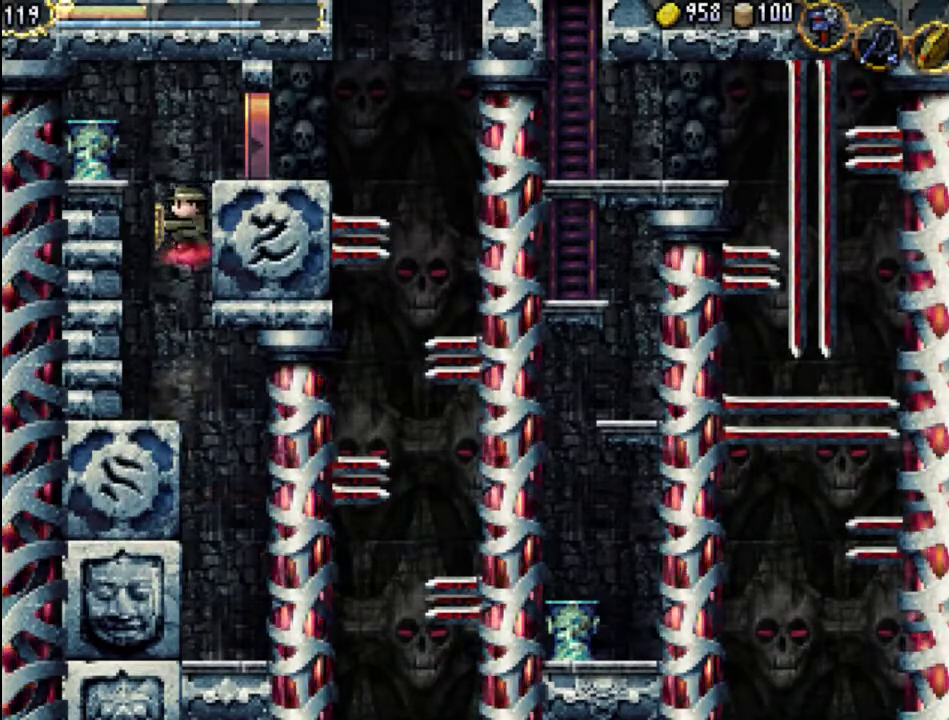
{"buttons": ["DPAD_RIGHT"], "events": [[200, "DPAD_RIGHT", "down"], [400, "A", "up"]]}
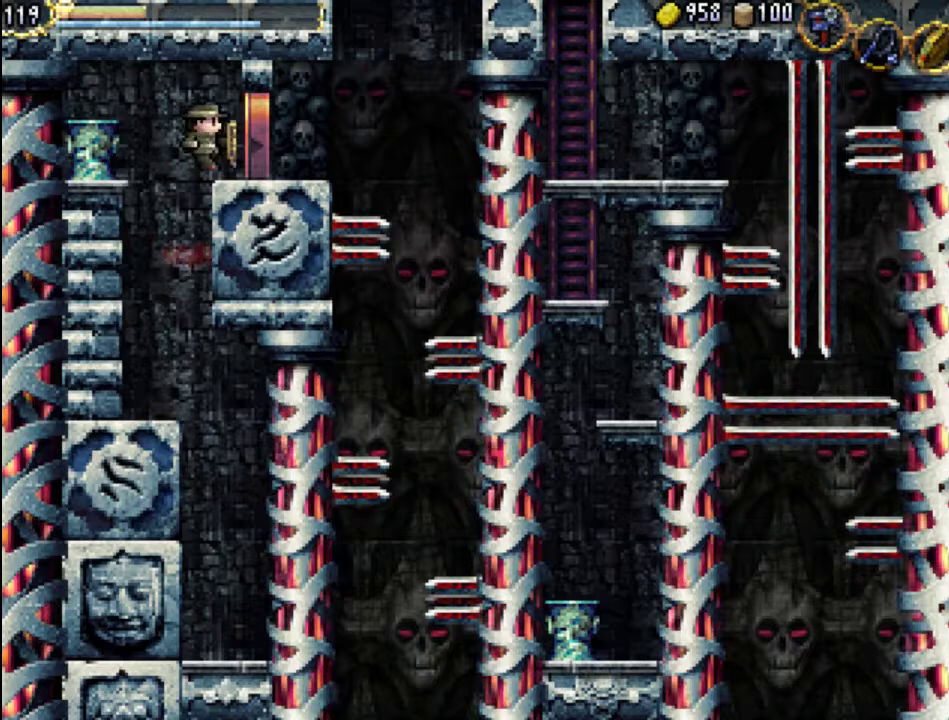
{"buttons": ["DPAD_RIGHT"], "events": []}
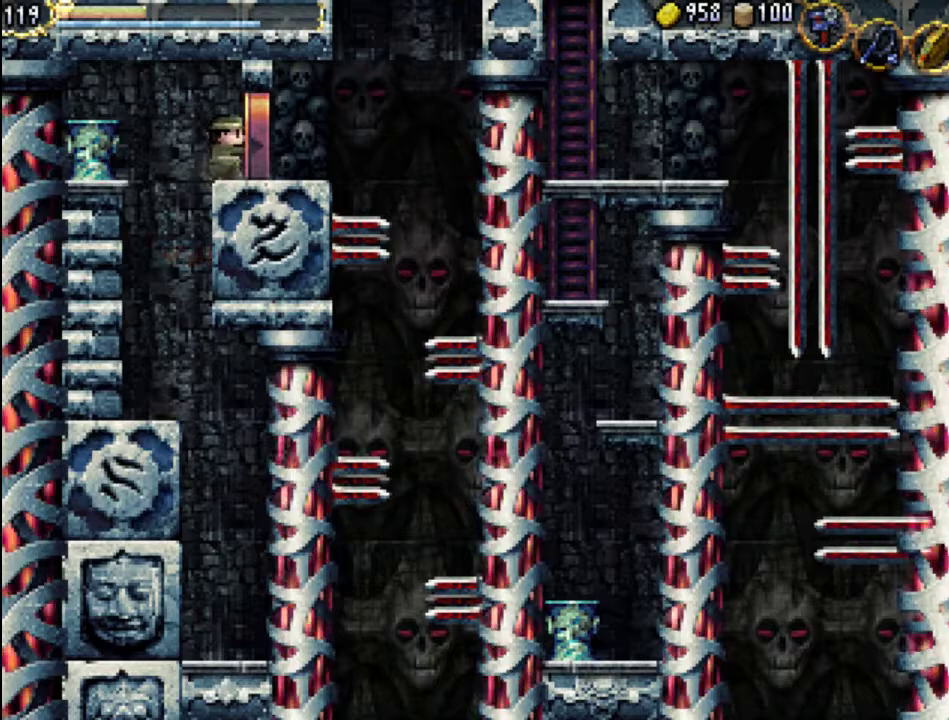
{"buttons": ["DPAD_RIGHT"], "events": []}
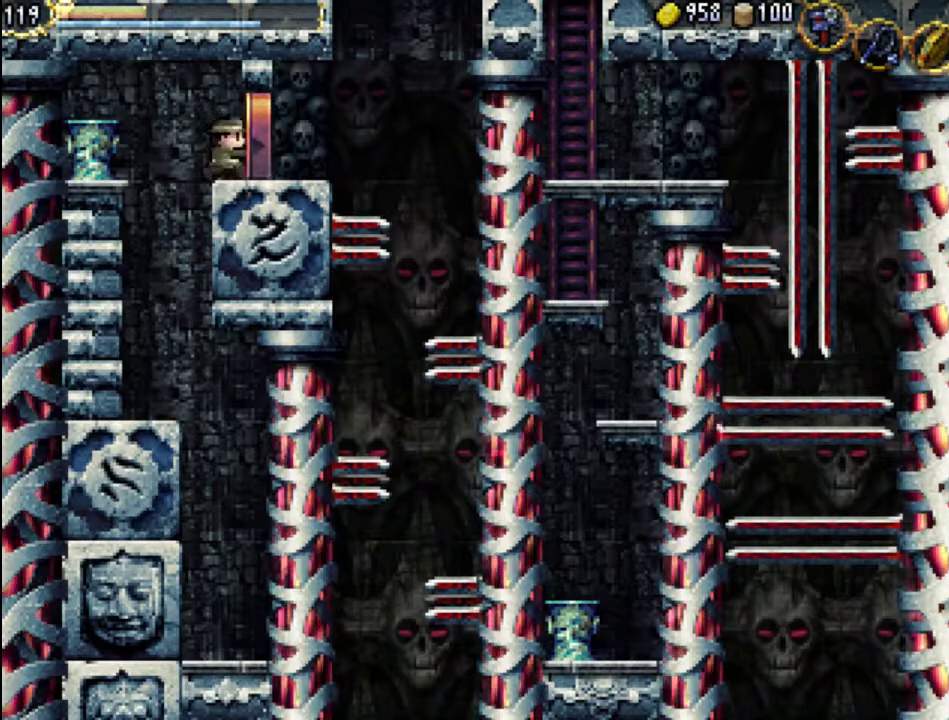
{"buttons": ["A", "DPAD_UP", "DPAD_RIGHT"], "events": [[400, "A", "down"], [467, "DPAD_UP", "down"]]}
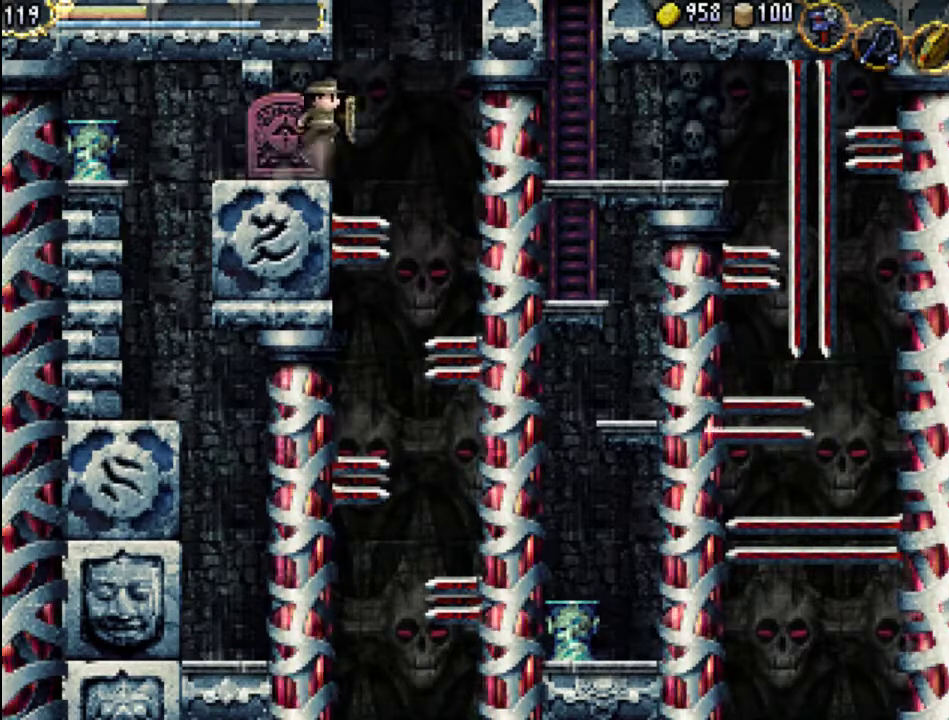
{"buttons": ["DPAD_UP", "DPAD_RIGHT"], "events": [[33, "A", "up"]]}
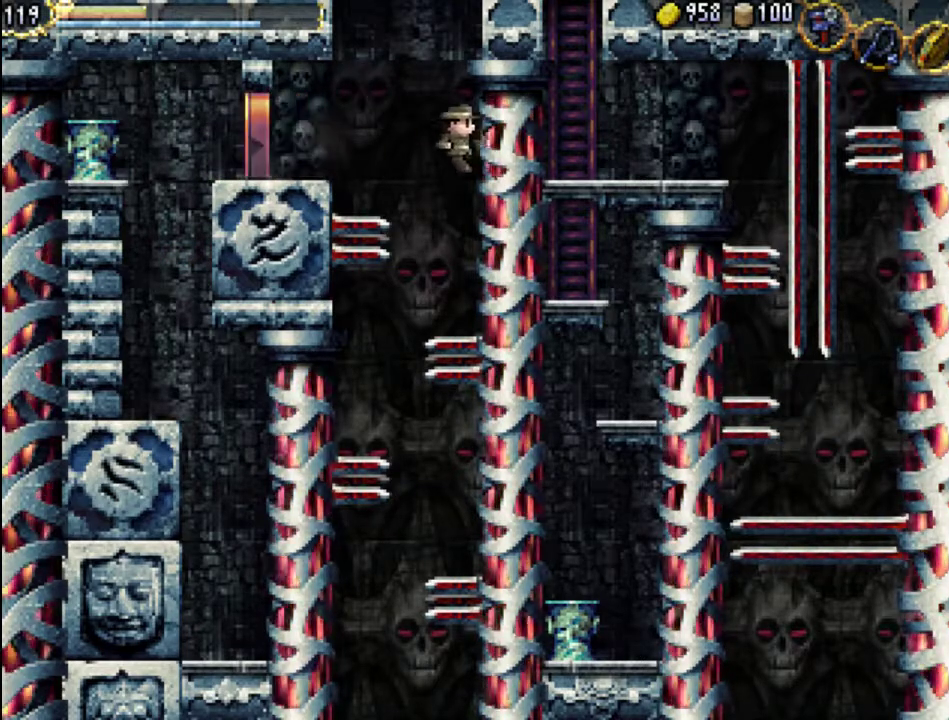
{"buttons": [], "events": [[233, "DPAD_RIGHT", "up"], [233, "DPAD_UP", "up"]]}
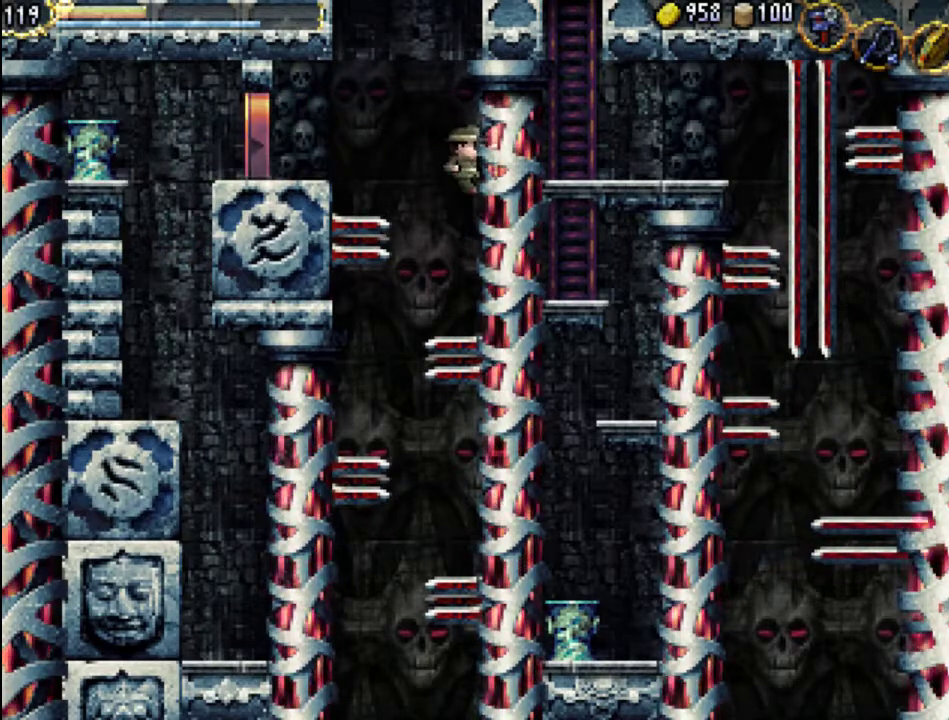
{"buttons": ["DPAD_UP", "DPAD_RIGHT"], "events": [[367, "DPAD_RIGHT", "down"], [367, "DPAD_UP", "down"]]}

**EXERCISE**
Word for word, restate the records shown above, minus the pictures.

**TASK ANSWER**
{"buttons": ["DPAD_RIGHT"], "events": [[200, "DPAD_RIGHT", "down"], [400, "A", "up"]]}
{"buttons": ["DPAD_RIGHT"], "events": []}
{"buttons": ["DPAD_RIGHT"], "events": []}
{"buttons": ["A", "DPAD_UP", "DPAD_RIGHT"], "events": [[400, "A", "down"], [467, "DPAD_UP", "down"]]}
{"buttons": ["DPAD_UP", "DPAD_RIGHT"], "events": [[33, "A", "up"]]}
{"buttons": [], "events": [[233, "DPAD_RIGHT", "up"], [233, "DPAD_UP", "up"]]}
{"buttons": ["DPAD_UP", "DPAD_RIGHT"], "events": [[367, "DPAD_RIGHT", "down"], [367, "DPAD_UP", "down"]]}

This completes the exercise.